Re:Why not create our own ET life? (Score:3, Interesting)
Seeding, mining, and replicating maybe, but waiting around for billions of years for intelligent life to evolve? Unlikely.
Easy life return mission? Perhaps with Cassini? (Score:4, Interesting)
I wonder...
So we have this moon that possibly has life in its ocean. And geysers which put this water into known orbits. Together with the water they put salts. And life - if one exists there.
So..."orbital scoop" flying for few years has a big chance to catch some microbes for the ride. Unfortunatelly...it will be probably several more decades before the next mission to Saturn; several more decades before we can sent purpose built spacecraft.
However...we already have a spacecraft that was flying there for quite some time. Perhaps, once RTGs deplete to such a degree that the scientific package will have to be largery shut down, it is sensible to:
1) put Cassini into orbit which maximalises probabilities of catching something for the ride (and without too much risk of hitting some ice block)
2) after several more years - bring Cassini back (through http://en.wikipedia.org/wiki/Interplanetary_Transport_Network [wikipedia.org] for example). Put it into stable, high Earth orbit where it can wait for us to have means to investigate it (too bad we get rid of Shuttles, they would be usefull for that oe thing...)
It seems to me to be much better conclusion of the mission (even we won't find any signs of life on it) than sending it plunging towards Saturn...
Re:Implications (Score:3, Interesting)
They will just say "ahh, another glorious creation of gods". They've shown many times that inconsistent/false passages in "holy" texts can be ignored, new doctrines introduced.
It will get interesting only when we discover intelligent life that, during its evolution, didn't need the concept of gods. Though this is likely, IMHO, only in forms of intelligence that are NOT fragile, individual units (which feel the need to control the scary world, hence - gods, prayers, and so on), in case of hive-mind for example (I guess it will operate mostly in "me" and "that which does not exist" categories). But I suspect in this case religious folks will just dismiss its intelligence.
Oh well, in other cases it might be fun too - at least if "interstellar crusade" sounds fun to you.

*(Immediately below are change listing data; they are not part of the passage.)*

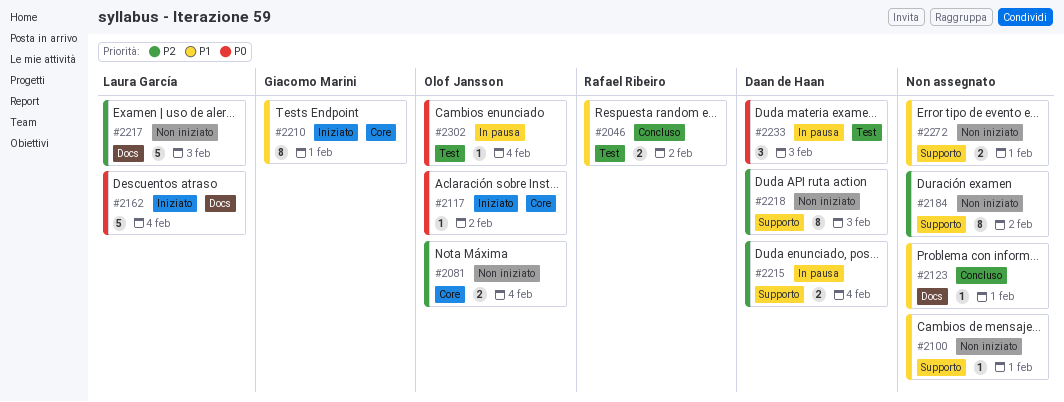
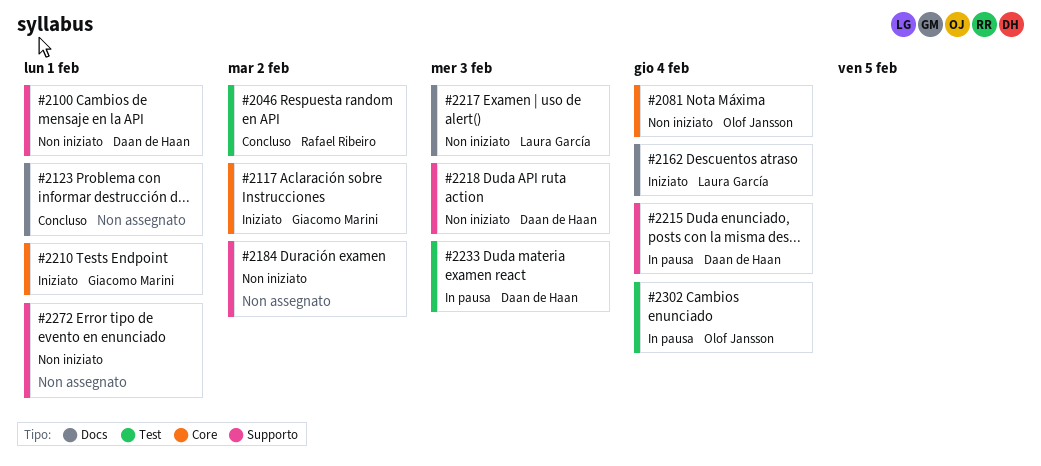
#2100, owner: none -> Daan de Haan
#2117, owner: Olof Jansson -> Giacomo Marini

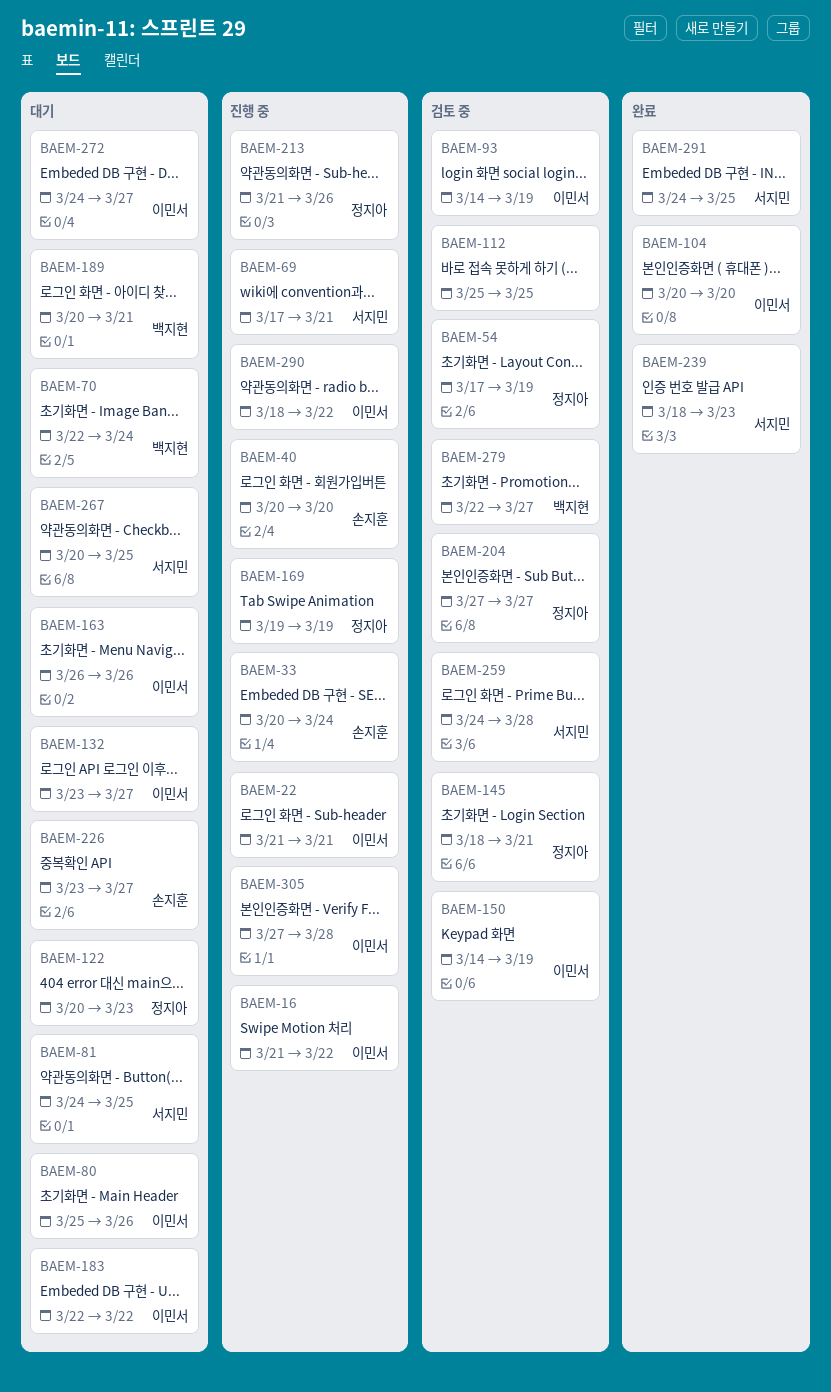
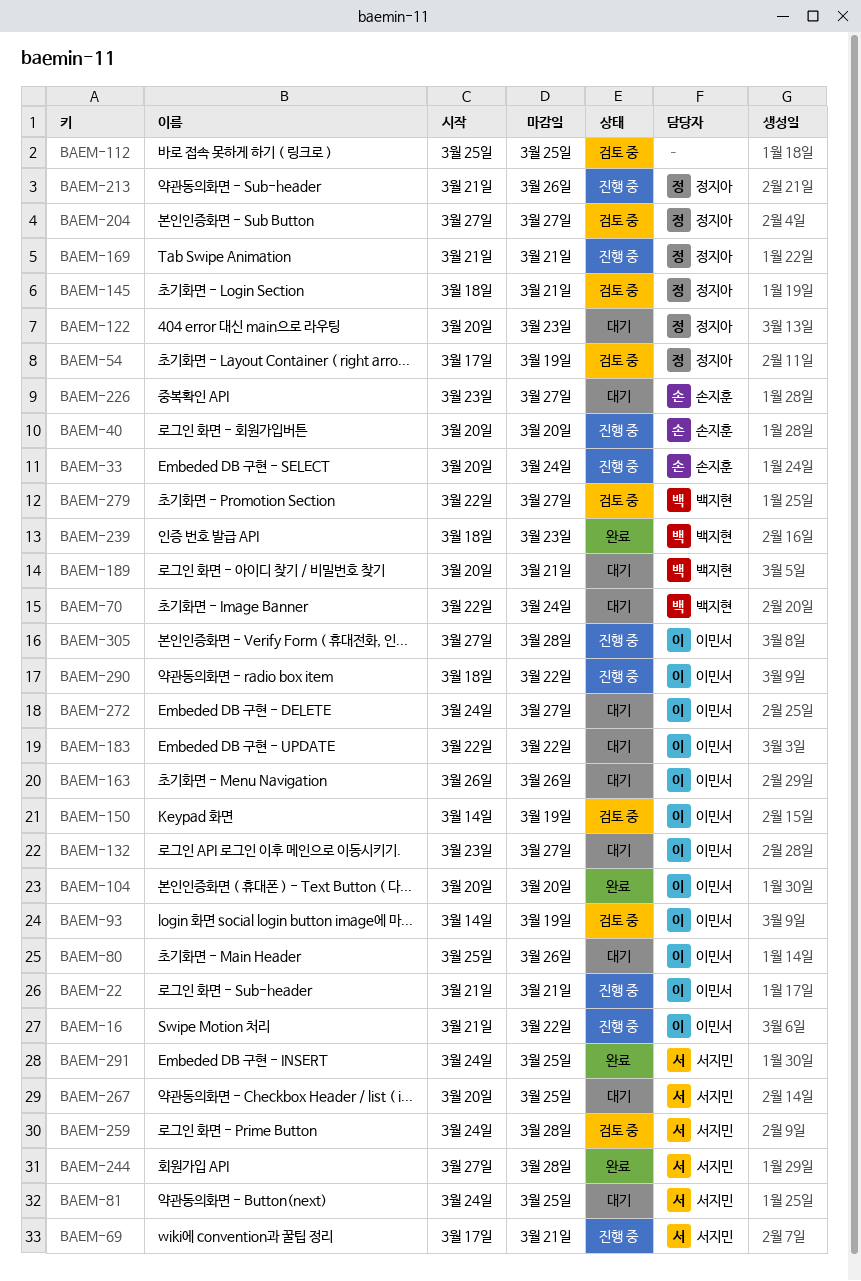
BAEM-169, start: Mar 19 -> Mar 21
BAEM-169, due: Mar 19 -> Mar 21
BAEM-239, owner: 서지민 -> 백지현
BAEM-244: none -> present

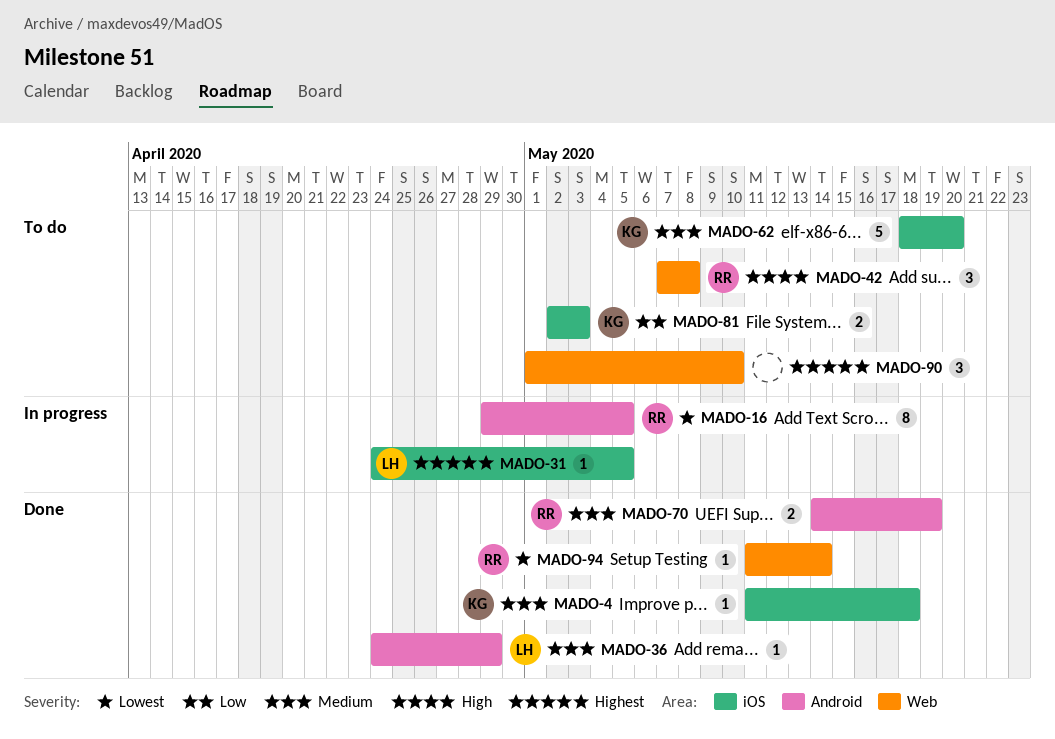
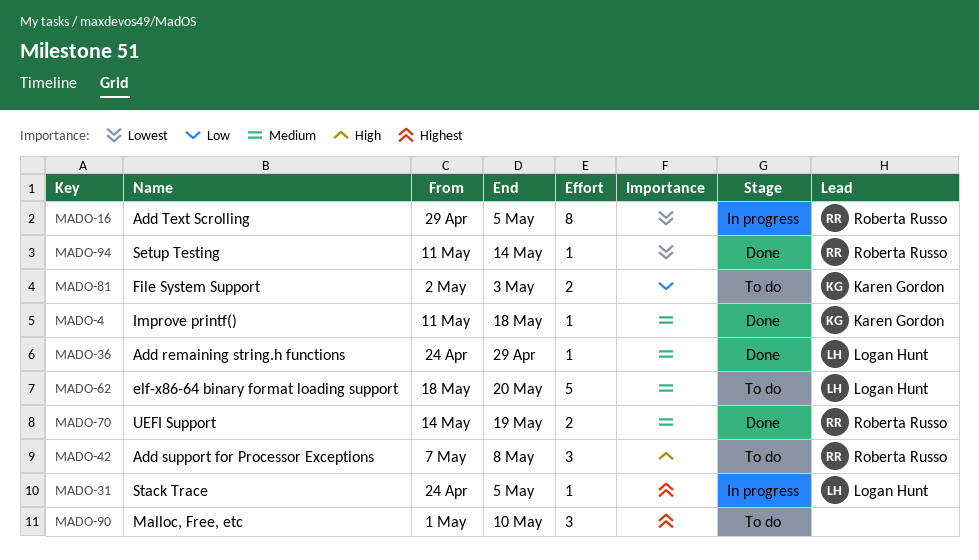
MADO-62, owner: Karen Gordon -> Logan Hunt

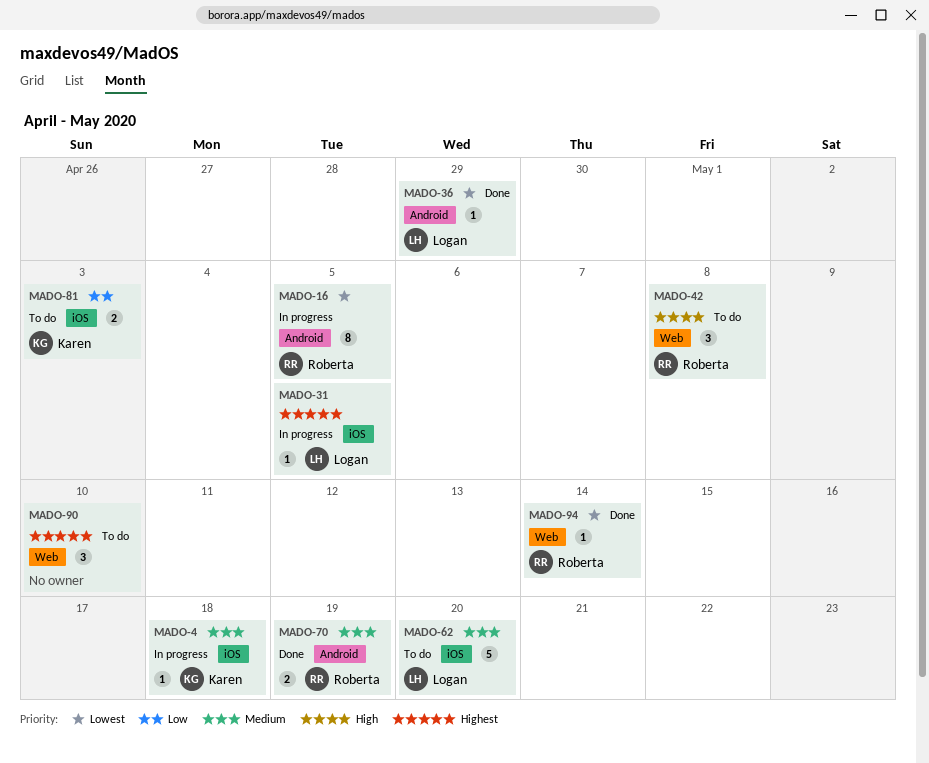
MADO-4, status: Done -> In progress
MADO-36, priority: Medium -> Lowest

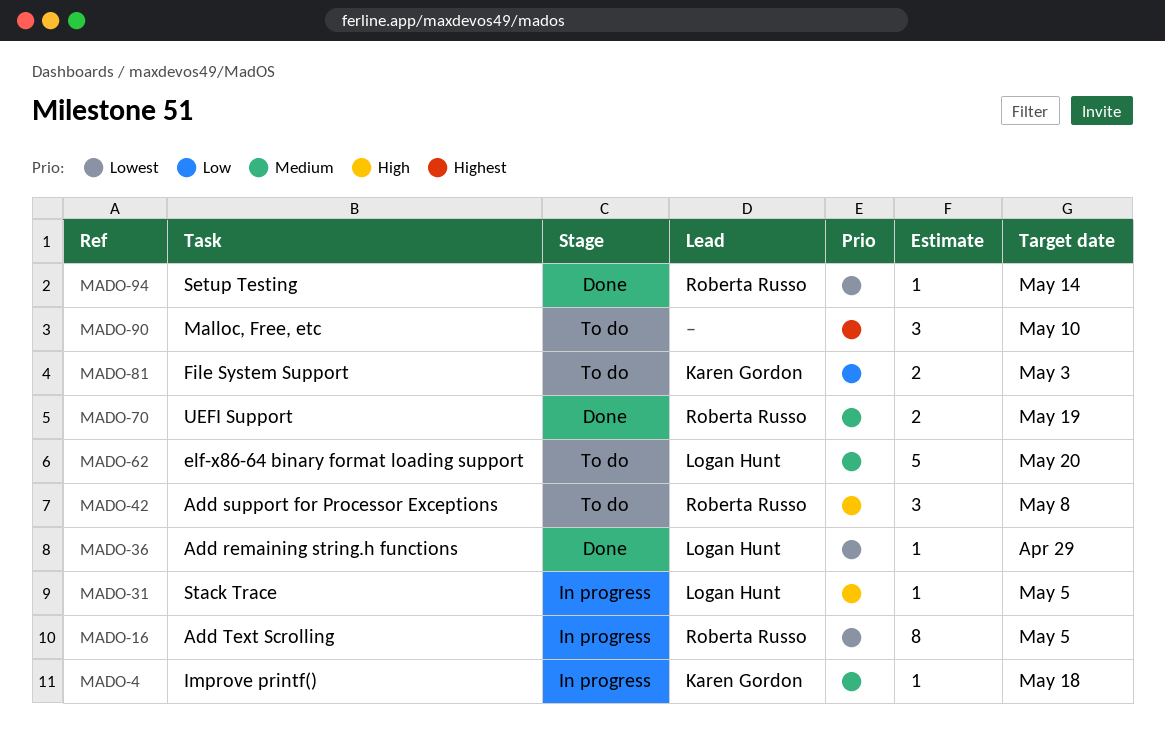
MADO-31, priority: Highest -> High

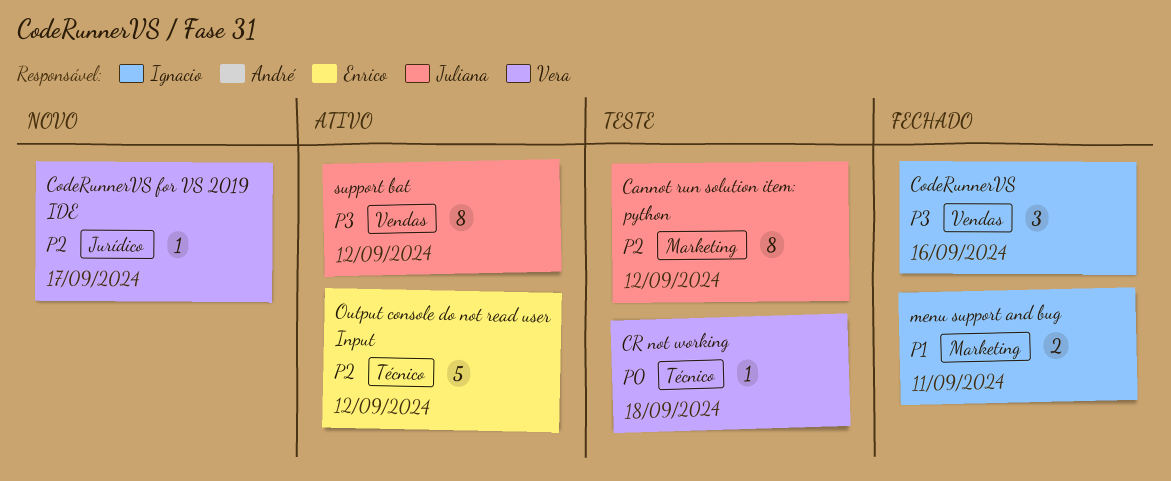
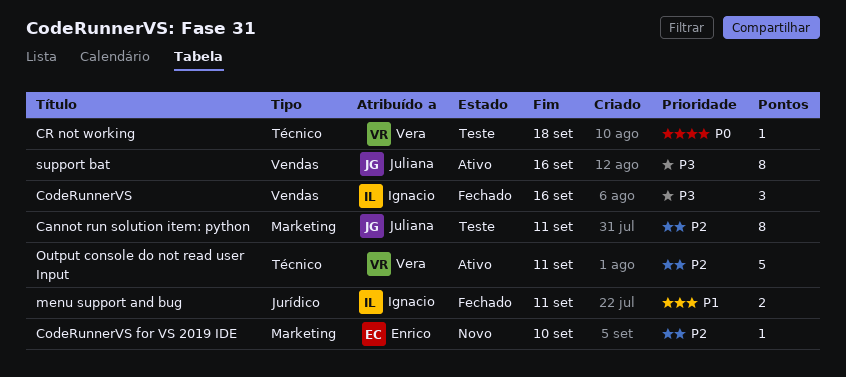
Cannot run solution item: python, due: Sep 12 -> Sep 11
CodeRunnerVS for VS 2019 IDE, owner: Vera -> Enrico
CodeRunnerVS for VS 2019 IDE, label: Jurídico -> Marketing
CodeRunnerVS for VS 2019 IDE, due: Sep 17 -> Sep 10
menu support and bug, label: Marketing -> Jurídico
Output console do not read user Input, owner: Enrico -> Vera
Output console do not read user Input, due: Sep 12 -> Sep 11
support bat, due: Sep 12 -> Sep 16

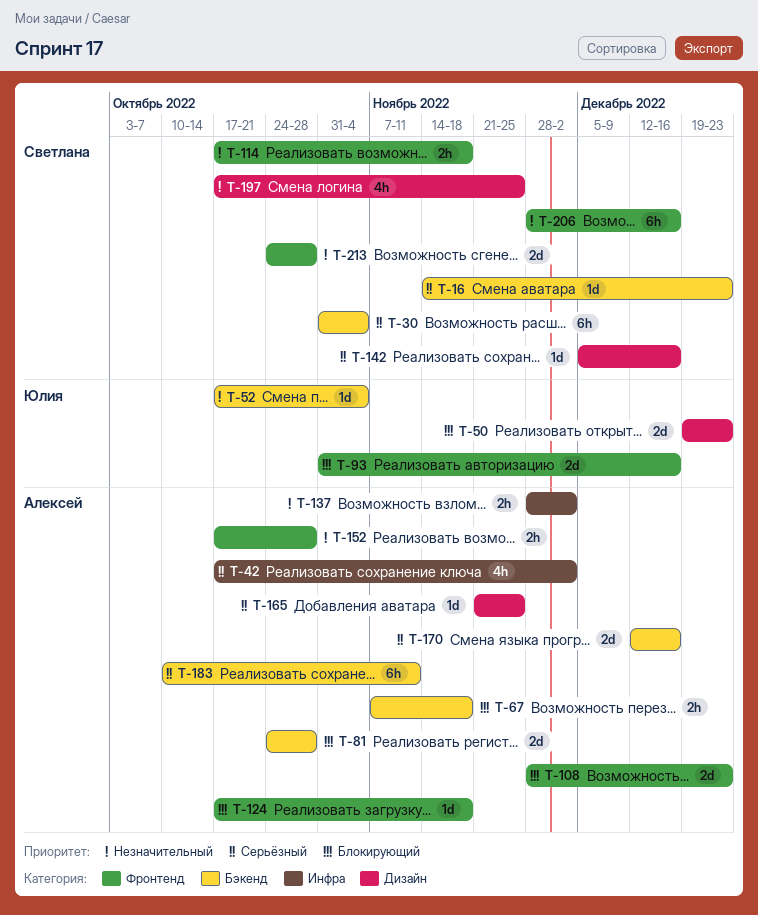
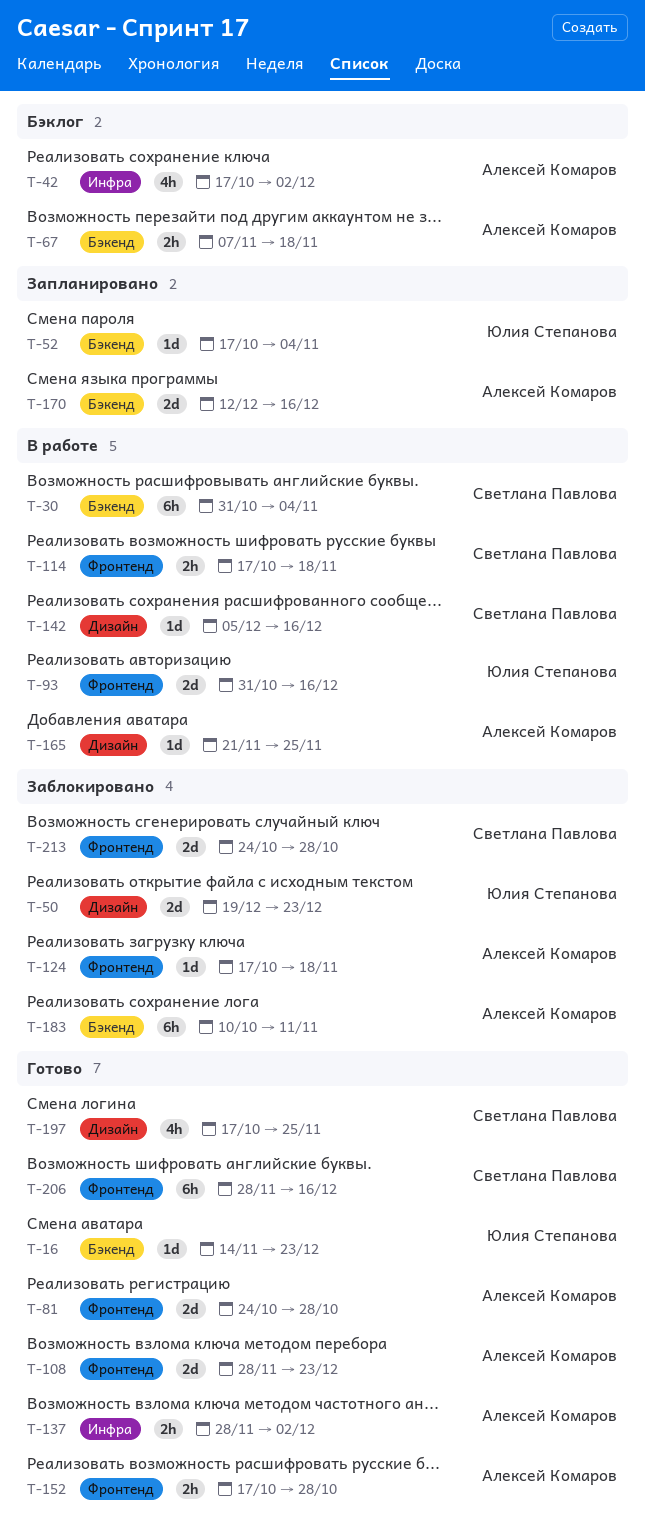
T-16, owner: Светлана Павлова -> Юлия Степанова
T-81, label: Бэкенд -> Фронтенд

Re:Why not create our own ET life? (Score:2, Interesting)
one data point (Earth) isn't a very good sample. If it started in a similar fashion, we learn more about Earth, and if it started in a different way, we get a ton of new information we likely would never come across on Earth.
Exactly right. If we can find life on a moon around a gas giant that is not in the "Goldilocks Zone" then this vastly increases the chances of life existing elsewhere in the universe. Also, assuming for a moment that life DOES exist in places other than earth, if the life found on Enceladus it is from a different biological origin to us, then this would increase the chances of us being able to study other life forms that we discover, as earth-based biology is also only a single data point.
Re:Why not create our own ET life? (Score:4, Interesting)
Someone, I can't remember who, said that "life was water's way of moving itself around."